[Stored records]
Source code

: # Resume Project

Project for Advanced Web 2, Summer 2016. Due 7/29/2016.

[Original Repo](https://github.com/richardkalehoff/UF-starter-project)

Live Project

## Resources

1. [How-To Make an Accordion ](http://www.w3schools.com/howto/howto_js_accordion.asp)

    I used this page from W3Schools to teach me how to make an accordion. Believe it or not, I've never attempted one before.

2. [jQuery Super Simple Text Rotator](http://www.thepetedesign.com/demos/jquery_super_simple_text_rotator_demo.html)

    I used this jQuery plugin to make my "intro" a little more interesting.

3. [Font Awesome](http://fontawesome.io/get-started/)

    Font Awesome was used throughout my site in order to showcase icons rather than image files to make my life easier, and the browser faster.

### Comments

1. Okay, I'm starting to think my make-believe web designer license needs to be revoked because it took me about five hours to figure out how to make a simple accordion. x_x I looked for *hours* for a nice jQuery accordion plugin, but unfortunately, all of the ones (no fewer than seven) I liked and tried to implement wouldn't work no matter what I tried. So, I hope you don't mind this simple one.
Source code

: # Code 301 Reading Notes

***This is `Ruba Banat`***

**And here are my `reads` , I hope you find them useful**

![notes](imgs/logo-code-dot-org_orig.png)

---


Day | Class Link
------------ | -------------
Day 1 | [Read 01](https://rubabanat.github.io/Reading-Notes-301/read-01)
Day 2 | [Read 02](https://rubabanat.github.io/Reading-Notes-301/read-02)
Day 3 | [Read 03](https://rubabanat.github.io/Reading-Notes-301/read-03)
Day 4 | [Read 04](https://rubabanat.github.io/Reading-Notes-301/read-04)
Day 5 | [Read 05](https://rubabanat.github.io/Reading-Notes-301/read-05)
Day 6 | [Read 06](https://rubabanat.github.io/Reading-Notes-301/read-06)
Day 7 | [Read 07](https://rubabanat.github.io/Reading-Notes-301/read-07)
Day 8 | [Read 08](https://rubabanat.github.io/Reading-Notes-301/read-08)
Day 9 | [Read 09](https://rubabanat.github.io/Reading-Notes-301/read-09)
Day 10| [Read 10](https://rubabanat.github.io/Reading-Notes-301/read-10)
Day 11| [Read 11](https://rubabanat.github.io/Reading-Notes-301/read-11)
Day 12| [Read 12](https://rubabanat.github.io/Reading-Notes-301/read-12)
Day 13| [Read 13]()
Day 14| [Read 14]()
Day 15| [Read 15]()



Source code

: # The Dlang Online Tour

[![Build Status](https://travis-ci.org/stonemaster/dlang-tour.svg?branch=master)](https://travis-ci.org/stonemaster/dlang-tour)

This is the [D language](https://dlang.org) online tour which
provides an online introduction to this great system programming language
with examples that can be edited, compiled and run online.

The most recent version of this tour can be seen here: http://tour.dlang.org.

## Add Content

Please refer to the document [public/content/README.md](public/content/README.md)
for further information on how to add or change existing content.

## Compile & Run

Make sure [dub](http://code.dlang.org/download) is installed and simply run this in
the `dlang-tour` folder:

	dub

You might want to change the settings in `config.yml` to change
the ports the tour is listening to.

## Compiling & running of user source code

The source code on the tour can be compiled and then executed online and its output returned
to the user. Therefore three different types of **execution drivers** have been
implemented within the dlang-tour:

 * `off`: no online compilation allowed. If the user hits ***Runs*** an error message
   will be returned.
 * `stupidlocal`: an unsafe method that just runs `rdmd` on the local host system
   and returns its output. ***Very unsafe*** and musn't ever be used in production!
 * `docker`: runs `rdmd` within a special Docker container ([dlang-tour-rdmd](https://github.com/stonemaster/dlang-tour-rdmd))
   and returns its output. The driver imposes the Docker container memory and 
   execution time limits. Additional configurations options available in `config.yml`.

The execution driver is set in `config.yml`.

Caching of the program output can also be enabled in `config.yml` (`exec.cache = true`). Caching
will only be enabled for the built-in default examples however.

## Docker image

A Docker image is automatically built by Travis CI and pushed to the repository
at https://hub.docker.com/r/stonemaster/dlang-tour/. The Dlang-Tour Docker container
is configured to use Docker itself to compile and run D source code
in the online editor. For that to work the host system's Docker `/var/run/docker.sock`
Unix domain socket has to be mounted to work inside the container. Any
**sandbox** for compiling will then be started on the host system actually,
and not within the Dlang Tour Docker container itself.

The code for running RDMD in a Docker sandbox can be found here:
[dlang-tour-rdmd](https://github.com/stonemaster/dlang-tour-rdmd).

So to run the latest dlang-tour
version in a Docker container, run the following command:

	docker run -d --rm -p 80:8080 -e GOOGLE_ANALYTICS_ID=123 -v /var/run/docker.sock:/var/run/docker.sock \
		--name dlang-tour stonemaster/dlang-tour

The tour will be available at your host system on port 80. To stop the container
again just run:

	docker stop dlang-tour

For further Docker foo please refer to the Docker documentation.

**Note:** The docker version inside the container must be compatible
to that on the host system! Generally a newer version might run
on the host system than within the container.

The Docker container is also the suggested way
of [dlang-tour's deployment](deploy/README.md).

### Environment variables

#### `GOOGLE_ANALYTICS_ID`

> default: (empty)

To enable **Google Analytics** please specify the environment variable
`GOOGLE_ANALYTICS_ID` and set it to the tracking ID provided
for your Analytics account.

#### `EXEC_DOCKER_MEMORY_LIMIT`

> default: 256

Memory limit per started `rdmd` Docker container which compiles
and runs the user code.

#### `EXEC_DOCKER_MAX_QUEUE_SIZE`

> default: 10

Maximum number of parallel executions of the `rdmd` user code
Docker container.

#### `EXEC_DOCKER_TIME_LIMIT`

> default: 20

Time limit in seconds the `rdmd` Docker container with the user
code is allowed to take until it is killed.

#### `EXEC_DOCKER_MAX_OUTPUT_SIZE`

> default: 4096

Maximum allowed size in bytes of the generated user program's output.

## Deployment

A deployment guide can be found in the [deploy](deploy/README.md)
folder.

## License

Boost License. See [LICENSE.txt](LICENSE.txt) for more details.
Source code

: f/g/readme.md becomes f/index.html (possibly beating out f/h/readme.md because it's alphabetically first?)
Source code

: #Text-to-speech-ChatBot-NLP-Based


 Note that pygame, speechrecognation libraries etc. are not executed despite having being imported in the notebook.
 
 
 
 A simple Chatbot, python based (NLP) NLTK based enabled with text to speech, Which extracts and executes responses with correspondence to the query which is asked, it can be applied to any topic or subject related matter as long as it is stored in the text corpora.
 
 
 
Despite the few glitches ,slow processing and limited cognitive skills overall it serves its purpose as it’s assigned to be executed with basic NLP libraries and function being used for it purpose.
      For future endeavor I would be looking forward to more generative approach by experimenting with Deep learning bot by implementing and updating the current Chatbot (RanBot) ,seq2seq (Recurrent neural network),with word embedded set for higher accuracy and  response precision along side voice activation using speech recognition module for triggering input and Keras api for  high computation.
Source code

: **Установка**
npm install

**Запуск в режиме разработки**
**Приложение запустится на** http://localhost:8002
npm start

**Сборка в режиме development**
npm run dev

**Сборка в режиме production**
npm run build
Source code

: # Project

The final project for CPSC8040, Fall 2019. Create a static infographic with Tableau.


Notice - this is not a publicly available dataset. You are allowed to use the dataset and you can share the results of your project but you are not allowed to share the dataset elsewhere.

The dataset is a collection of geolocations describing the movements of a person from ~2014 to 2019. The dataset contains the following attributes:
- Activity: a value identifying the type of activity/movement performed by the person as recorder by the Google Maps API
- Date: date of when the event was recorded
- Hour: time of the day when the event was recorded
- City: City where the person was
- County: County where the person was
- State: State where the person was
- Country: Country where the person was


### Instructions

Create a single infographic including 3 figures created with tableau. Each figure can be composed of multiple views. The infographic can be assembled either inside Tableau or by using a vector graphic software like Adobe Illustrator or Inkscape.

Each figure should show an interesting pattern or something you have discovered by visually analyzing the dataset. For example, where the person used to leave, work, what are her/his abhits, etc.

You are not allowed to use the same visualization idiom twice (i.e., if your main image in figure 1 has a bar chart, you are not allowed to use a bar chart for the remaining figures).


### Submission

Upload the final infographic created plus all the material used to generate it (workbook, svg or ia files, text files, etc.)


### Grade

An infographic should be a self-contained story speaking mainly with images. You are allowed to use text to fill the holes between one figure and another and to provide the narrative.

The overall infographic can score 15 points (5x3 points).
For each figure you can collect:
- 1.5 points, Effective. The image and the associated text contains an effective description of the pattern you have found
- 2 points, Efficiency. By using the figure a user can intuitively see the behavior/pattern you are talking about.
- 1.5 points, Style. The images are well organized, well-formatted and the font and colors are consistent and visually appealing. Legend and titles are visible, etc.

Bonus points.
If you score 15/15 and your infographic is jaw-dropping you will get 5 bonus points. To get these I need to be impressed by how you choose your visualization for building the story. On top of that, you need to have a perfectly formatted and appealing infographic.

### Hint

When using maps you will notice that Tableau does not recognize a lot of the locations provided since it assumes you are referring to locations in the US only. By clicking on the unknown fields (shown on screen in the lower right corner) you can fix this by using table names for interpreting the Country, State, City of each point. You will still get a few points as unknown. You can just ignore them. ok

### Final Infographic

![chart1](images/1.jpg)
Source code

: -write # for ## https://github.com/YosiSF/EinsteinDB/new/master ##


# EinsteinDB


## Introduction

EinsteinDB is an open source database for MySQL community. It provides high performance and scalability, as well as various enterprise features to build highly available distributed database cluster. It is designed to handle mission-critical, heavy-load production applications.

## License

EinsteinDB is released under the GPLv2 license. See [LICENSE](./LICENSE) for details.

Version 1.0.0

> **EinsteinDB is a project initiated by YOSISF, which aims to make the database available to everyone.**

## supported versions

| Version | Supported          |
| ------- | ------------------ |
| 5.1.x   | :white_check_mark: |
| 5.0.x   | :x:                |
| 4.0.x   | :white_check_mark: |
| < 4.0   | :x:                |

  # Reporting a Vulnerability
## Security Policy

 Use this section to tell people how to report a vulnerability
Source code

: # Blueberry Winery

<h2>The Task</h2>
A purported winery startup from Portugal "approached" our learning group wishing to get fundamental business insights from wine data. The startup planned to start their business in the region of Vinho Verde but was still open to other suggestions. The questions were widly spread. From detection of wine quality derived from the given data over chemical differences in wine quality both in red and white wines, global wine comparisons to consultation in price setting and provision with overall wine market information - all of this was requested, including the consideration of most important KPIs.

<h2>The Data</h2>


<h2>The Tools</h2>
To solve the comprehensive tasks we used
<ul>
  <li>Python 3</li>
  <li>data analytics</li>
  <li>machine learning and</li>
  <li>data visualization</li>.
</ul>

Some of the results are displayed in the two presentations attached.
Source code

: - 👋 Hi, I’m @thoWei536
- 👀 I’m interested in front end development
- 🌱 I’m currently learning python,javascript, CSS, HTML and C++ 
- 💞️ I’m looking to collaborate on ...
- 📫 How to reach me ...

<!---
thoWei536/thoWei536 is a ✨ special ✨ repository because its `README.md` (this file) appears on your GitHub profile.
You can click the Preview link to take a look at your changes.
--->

§ **Task brief**
Above are the records; from them, give again exactly the lines from the one containing "в режиме development**" through the one containing "### Submission", both included.

§ **Answer box**
**Сборка в режиме development**
npm run dev

**Сборка в режиме production**
npm run build
Source code

: # Project

The final project for CPSC8040, Fall 2019. Create a static infographic with Tableau.


Notice - this is not a publicly available dataset. You are allowed to use the dataset and you can share the results of your project but you are not allowed to share the dataset elsewhere.

The dataset is a collection of geolocations describing the movements of a person from ~2014 to 2019. The dataset contains the following attributes:
- Activity: a value identifying the type of activity/movement performed by the person as recorder by the Google Maps API
- Date: date of when the event was recorded
- Hour: time of the day when the event was recorded
- City: City where the person was
- County: County where the person was
- State: State where the person was
- Country: Country where the person was


### Instructions

Create a single infographic including 3 figures created with tableau. Each figure can be composed of multiple views. The infographic can be assembled either inside Tableau or by using a vector graphic software like Adobe Illustrator or Inkscape.

Each figure should show an interesting pattern or something you have discovered by visually analyzing the dataset. For example, where the person used to leave, work, what are her/his abhits, etc.

You are not allowed to use the same visualization idiom twice (i.e., if your main image in figure 1 has a bar chart, you are not allowed to use a bar chart for the remaining figures).


### Submission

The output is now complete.